Only lines holding the word "CIRCLE" should be copied from the material.

> [Dataset excerpt]:
◇ ◇ ◇
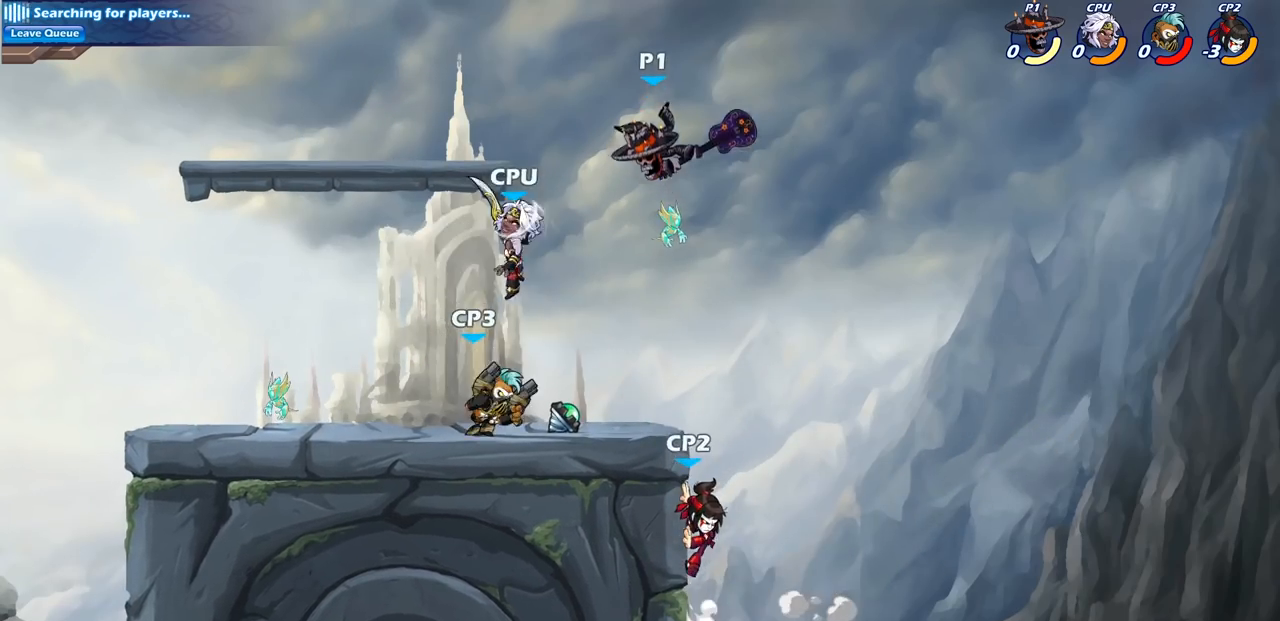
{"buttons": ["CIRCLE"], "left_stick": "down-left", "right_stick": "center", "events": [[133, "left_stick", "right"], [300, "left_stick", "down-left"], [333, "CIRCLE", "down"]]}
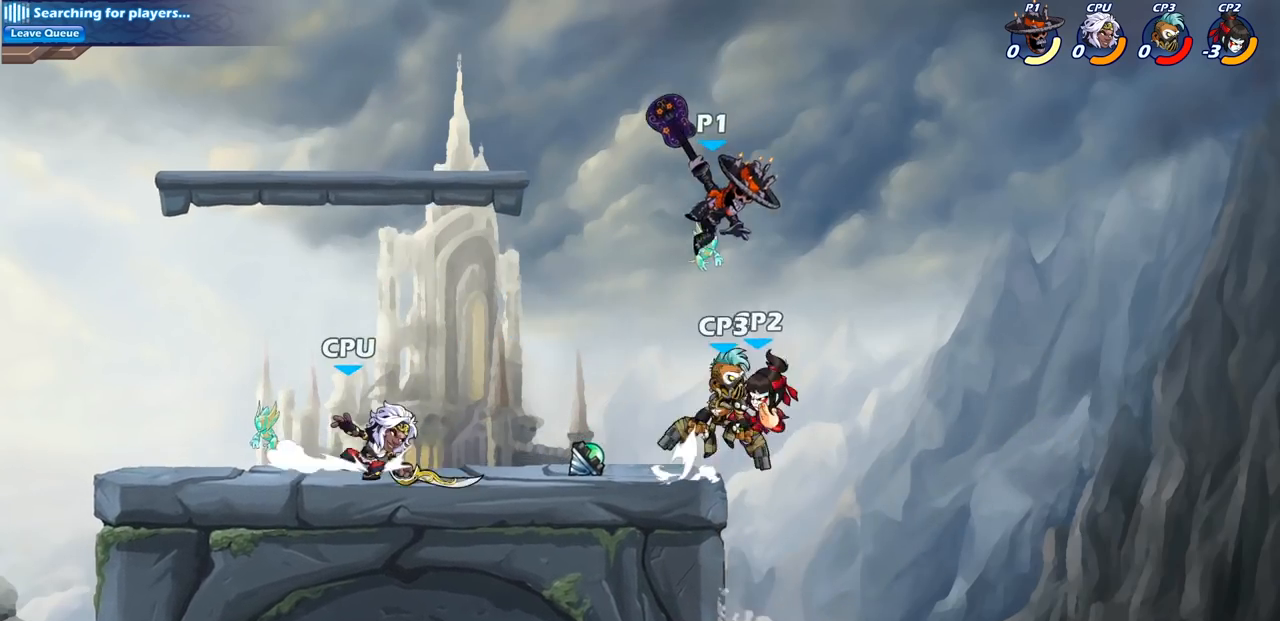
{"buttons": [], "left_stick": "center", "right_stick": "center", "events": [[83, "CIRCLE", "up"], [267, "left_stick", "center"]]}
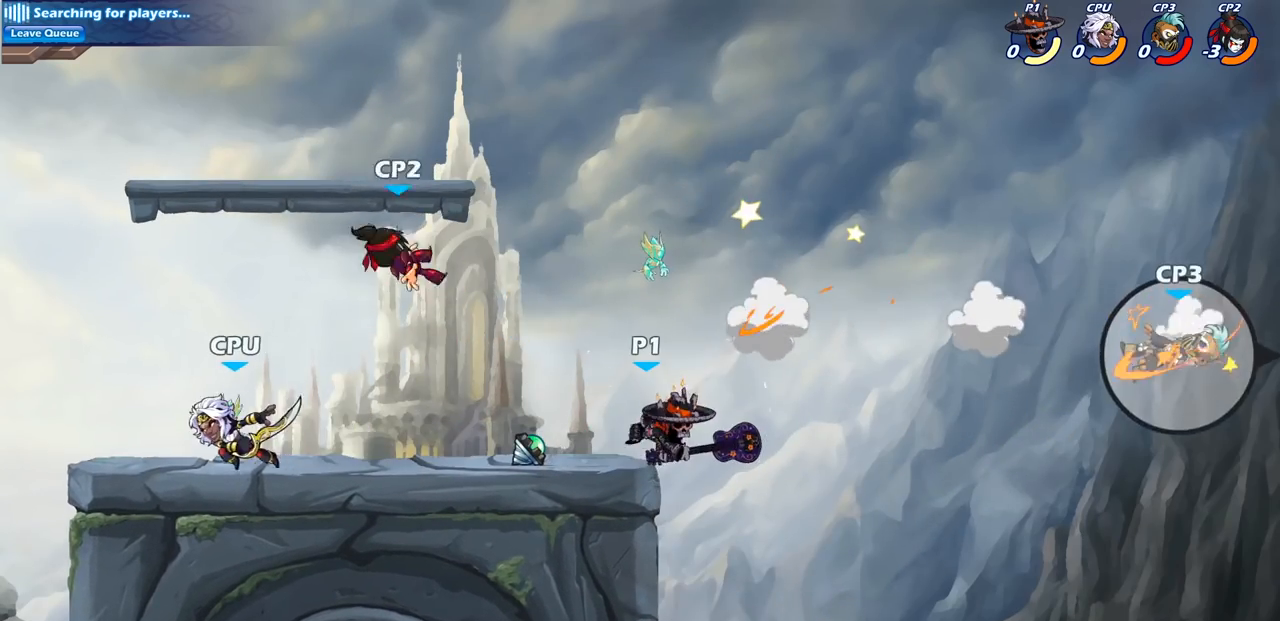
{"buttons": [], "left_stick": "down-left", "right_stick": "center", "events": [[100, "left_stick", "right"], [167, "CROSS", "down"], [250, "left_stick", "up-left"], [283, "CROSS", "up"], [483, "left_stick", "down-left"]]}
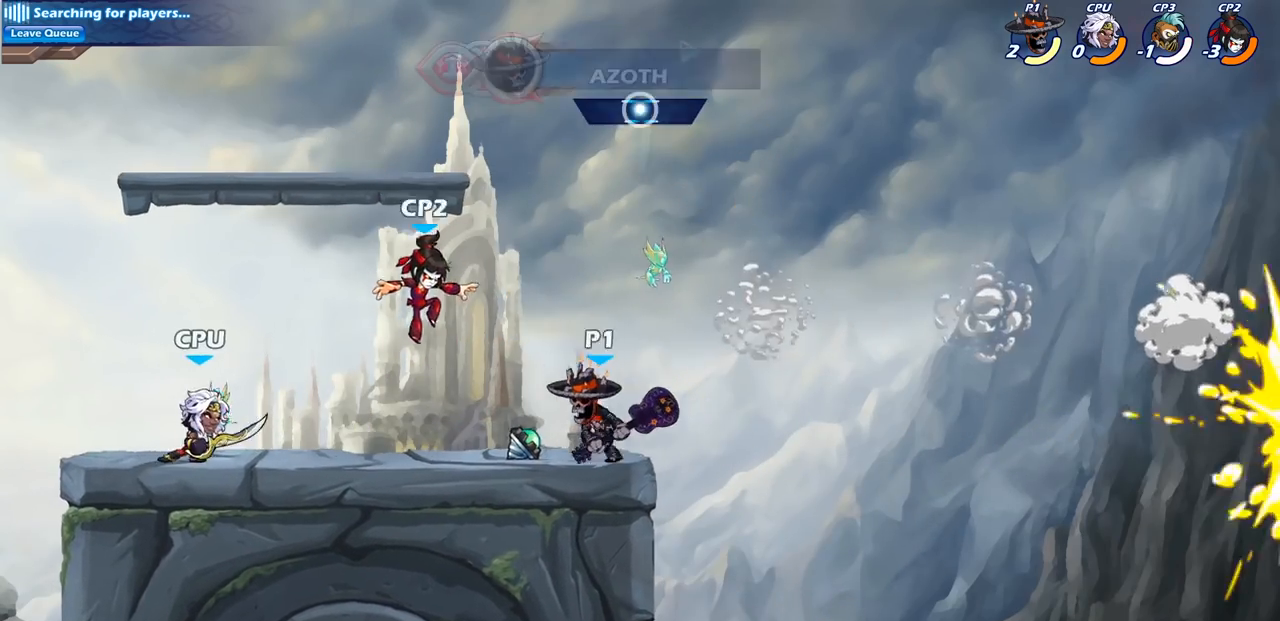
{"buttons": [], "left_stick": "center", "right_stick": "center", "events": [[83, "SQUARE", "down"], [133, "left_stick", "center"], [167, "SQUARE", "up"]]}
◇ ◇ ◇
> [Your solution]:
{"buttons": ["CIRCLE"], "left_stick": "down-left", "right_stick": "center", "events": [[133, "left_stick", "right"], [300, "left_stick", "down-left"], [333, "CIRCLE", "down"]]}
{"buttons": [], "left_stick": "center", "right_stick": "center", "events": [[83, "CIRCLE", "up"], [267, "left_stick", "center"]]}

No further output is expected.